たしかに、春から夏への移行が速いので、氷が塊になって溶け出すことがあります。地形の狭まったところを堰き止めてしまってダムのようなり、溢れた水が付近の民家に床上浸水をもたらすというニュースがあるようです。
これには、適宜に堤防を嵩上げするなどの手当てが進んでいることで、被害件数は少なくなっているとのことです。

天然資源について

日本人の一人当たりGDPは年40000us$ほど。その経済活動のために使うエネルギーの一人当たり消費量は年3500㎏(石油換算)ほどです。
それに対して、ノルウェーの一人当たりGDPは80000us$、一人当たりエネルギー消費量は6000㎏。
ノルウェーは、一人当たりのGDPもエネルギー消費量も、日本の2倍ばかりも大きいのです。

この差はどこから生じるのでしょう。
日本のエネルギー自給率はわずか10%、ノルウェーはなんと800%! すべての基盤であるエネルギーを得ることからして大きなハンディがあるためだ、と諦めるより仕方がないのでしょうか。
いや、違うな! ノルウェーのエネルギー自給率は日本のそれの80倍だけど、一人当たりGDPは2倍だけ。人の生業というものは、そう簡単ではないんだよね。このあたりに考える余地があるのだ。

石油資源とそれがもたらすもの
ノルウェーの海岸線はながながと、北海、ノルウェー海、バレンツ海に面しており、その大陸棚に石油と天然ガスが埋蔵されているのです。

結構にコストが掛かりはするものの、ノルウェーは石油関連事業から得た利益の全てを国民の将来の年金資金として、国外金融市場に投資して積み上げています。
ノルウェーの人々は、むやみにはしゃぐことをしません。石油の埋蔵量が枯渇することを用心しているのです。
積み上げたものの残高は国家予算の5年分である100兆円を超えるまでになっており、ほぼ日本の国家予算一年分に匹敵します。

その日本は貯金ができるどころか、国家予算の9年分に相当する900兆円という超巨大な財政赤字を抱えてしまっているのは周知のとおりです。
この局面で見ても、まるで天国と地獄です。

水資源よ お前もか
日本もノルウェーも、年間2000㎜ほどの降水量があります。
これを活用した水力発電で、ノルウェーは全消費電力の95%をまかなっています。
振り返って、日本の水力発電は全消費電力のわずか8%を担うのみ。必要な電力の80%は石炭、石油、天然ガスを使った火力発電に依っています。化石燃料を燃やして、CO₂を盛んに排出しているのです。クリーン度でも月とスッポン?

--

#### 割り当て課題
文書抜粋によると、ノルウェーは水力発電で全消費電力の何%をまかなっていますか。 上の文書抜粋だけを根拠にしてください。

#### 表示情報

--

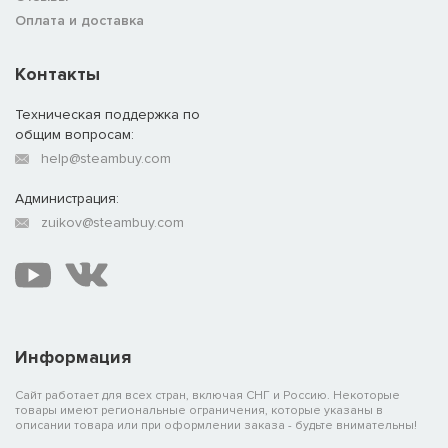
Оплата и доставка
Контакты
Техническая поддержка по
общим вопросам:
help@steambuy.com
Администрация:
zuikov@steambuy.com
Информация
Сайт работает для всех стран, включая СНГ и Россию. Некоторые
товары имеют региональные ограничения, которые указаны в
описании товара или при оформлении заказа - будьте внимательны!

--

#### 課題の結果
95%です。